NEW YORK — There were no kung fu fights, but big AOL Time Warner shareholders made it crystal clear Friday they’d like Steve Case and a few other directors off the board of the world’s biggest media company.
Yet the entire management-backed slate was re-elected as the conglom’s annual stockholder meeting morphed into a forum on corporate governance — testing the patience of a determinedly congenial Richard Parsons.
He would surely have liked to dwell on “The Matrix,” which went on to gross $136 million Thursday-Sunday. “That’s going to be huge –and that’s good news for all of us,” Parsons said, singling out Warner Bros. and HBO as the heart and profit center of the giant company.
Event took place in Landsdowne, Va., the heart of AOL country, not in Gotham, where it’s usually held. In what was likely a unique experience for Steve Case lately, the AOL founder got a standing ovation after brief remarks as he stepped down as chairman.
“Where are we? Are we in Virginia? Somehow I feel we’re not in New York,” joked Parsons, who will assume the chairman title. He greeted hundreds of shareholders as they walked in and took pains during Q&A to call them by their first names, even as they grilled the company for “hiding behind technical rules that deny shareholders a voice” on the board.
Shareholder meetings are notorious for drawing nut jobs and rabble-rousers who complain about everything from a CEO’s suit to the quality of the pastries in the lobby. But the AOL TW meet was coherent and steadily on message.

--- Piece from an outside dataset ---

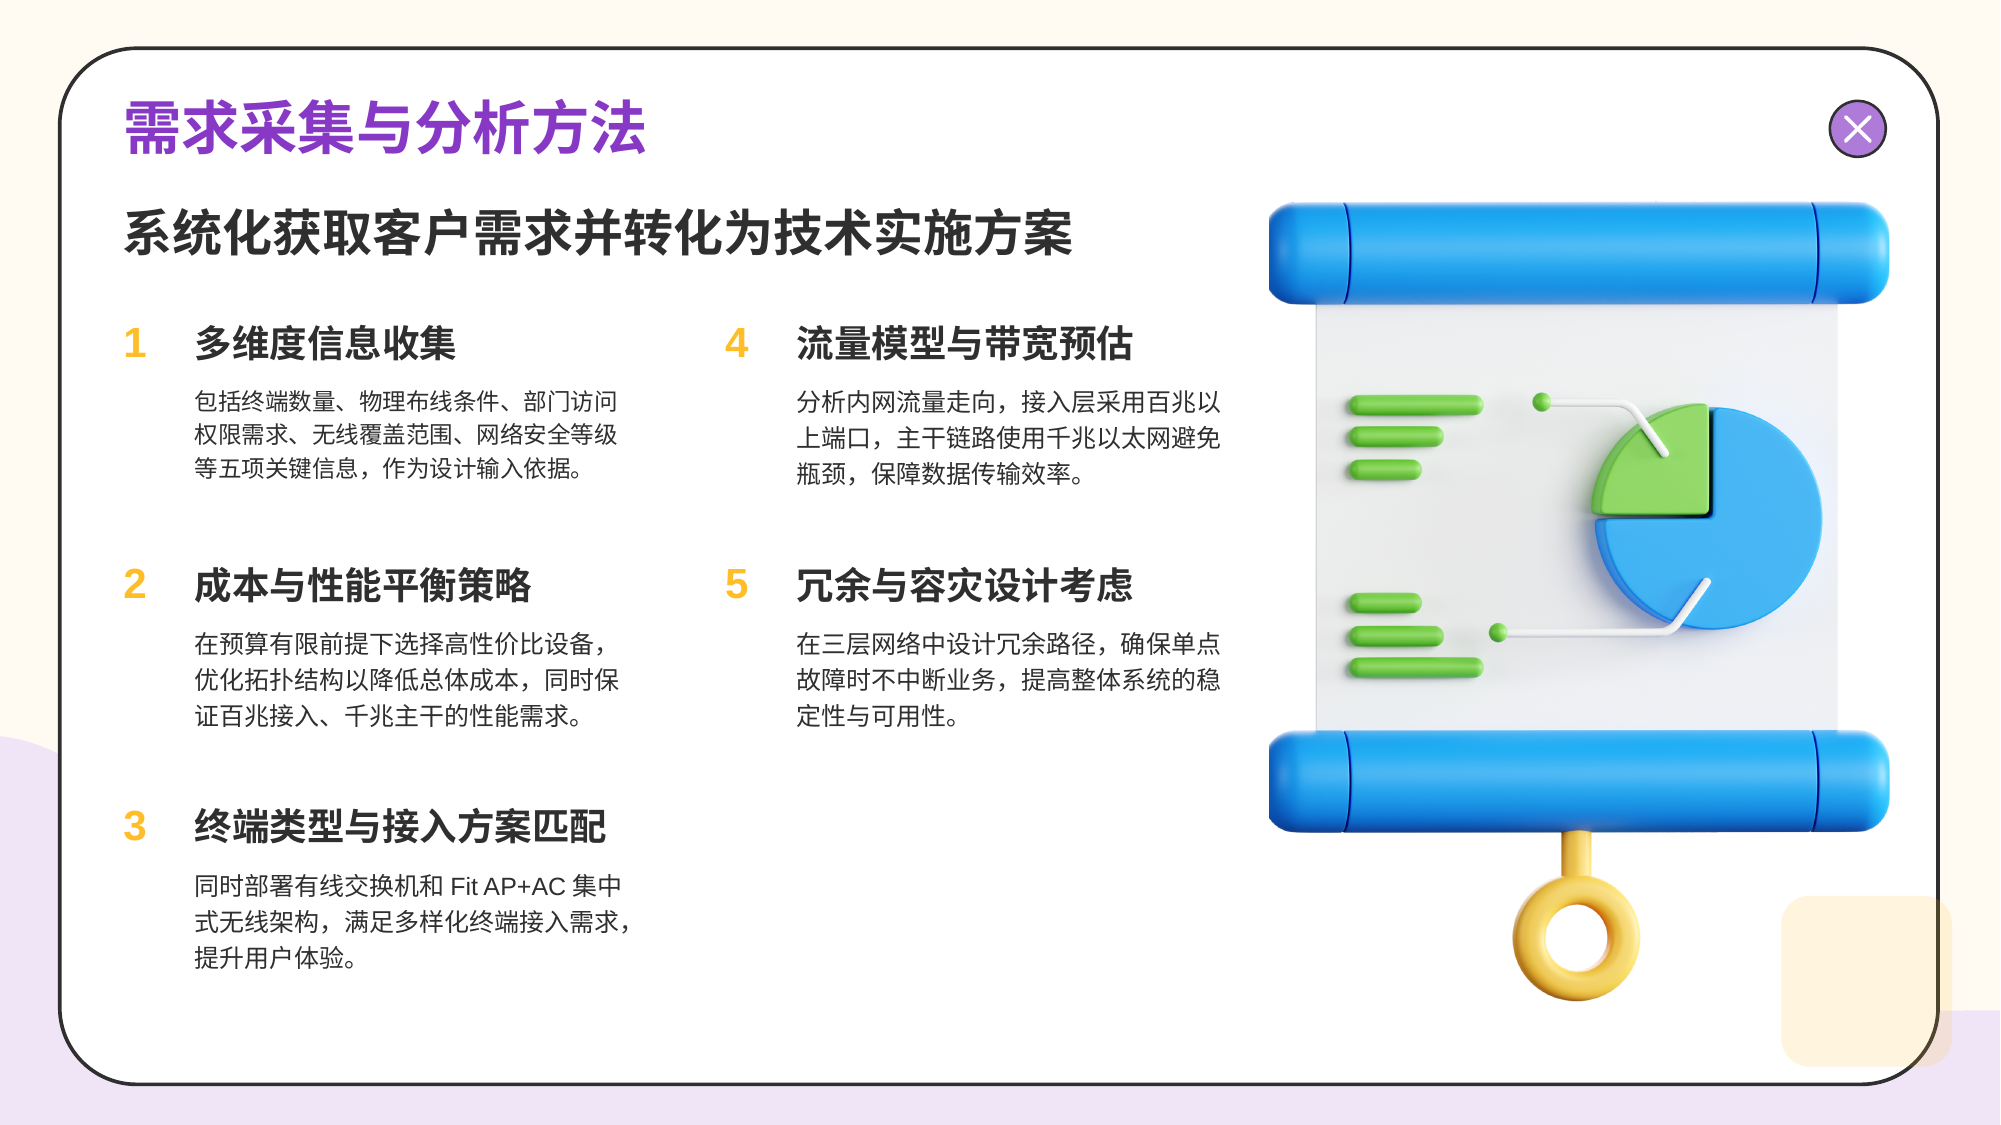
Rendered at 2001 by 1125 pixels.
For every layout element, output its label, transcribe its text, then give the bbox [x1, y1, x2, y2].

title 需求采集与分析方法 [108, 21, 1890, 169]
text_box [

Who sits on boards and how they get there has become a hot-button issue among shareholder activists across all industries. They blame directors for rubber-stamping exorbitant compensation packages and questionable business decisions by executives who, in many cases, are friends and former colleagues.
Walt Disney’s board, long seen as handpicked by Michael Eisner, has been under fire for years. Vivendi Universal’s board was excoriated at the French conglom’s annual meeting in Paris last month. Now, it may be AOL Time Warner’s turn.
Companies present a list of director nominees in the so-called proxy statement mailed to stockholders each year before the annual meeting.
Shareholders can’t vote against a director; they can only vote yes or abstain. They can try to propose an opposition slate or individual, but the process, a proxy battle, is exceedingly costly — running over $1 million according to one pension fund that considered it — and complex.
“I don’t have the time for that. I’ve go to work,” said a portfolio manager who withheld his vote from Case in a protest move.
Case was re-elected to the board with a vote of 78%. Two former advisors, Miles Gilburne and Kenneth Novack, received, respectively, 65% and 82%. Other directors cleared 96% or 97% — numbers much more typical.
Parsons acknowledged to reporters after the meeting, “Numbers talk.” But, he said, “I can’t tell you what it means to the board.”
Reps of the American Federation of State, County and Municipal Employees at the meeting Friday said they asked the company to open up its proxy voluntarily and free of cost to qualified outside nominees. Parsons’ answer: The company doesn’t have to, so it won’t. AOL TW followed its own by-laws and existing SEC regulations, he said.
One fund manager said he’s convinced Case at least can be pressured to leave the board, just as was pushed to step down as chairman. “The heat works,” he said.
Case announced plans to leave management two month ago under intense pressure from shareholders and employees of the former Time Warner who blame him for a decimated stock, an army of lawsuits and federal probes of AOL’s accounting. For AOL shareholders, he arguably pulled off a miracle by hitching AOL to some stable assets before Internet stocks and AOL’s growth prospects crashed.
The last few years “have been difficult and disappointing, and nobody is happy about the stock price,” Case said. But he didn’t cry. Gerald Levin, the other architect of the AOL TW merger, was visibly teary at last year’s annual meeting, where he resigned as CEO.
Many on Wall Street credit Parsons with pulling the company out of financial and emotional trough by selling $2 billion worth of assets, putting new management in place and jetting around the country and the world to meet with employees to boost morale.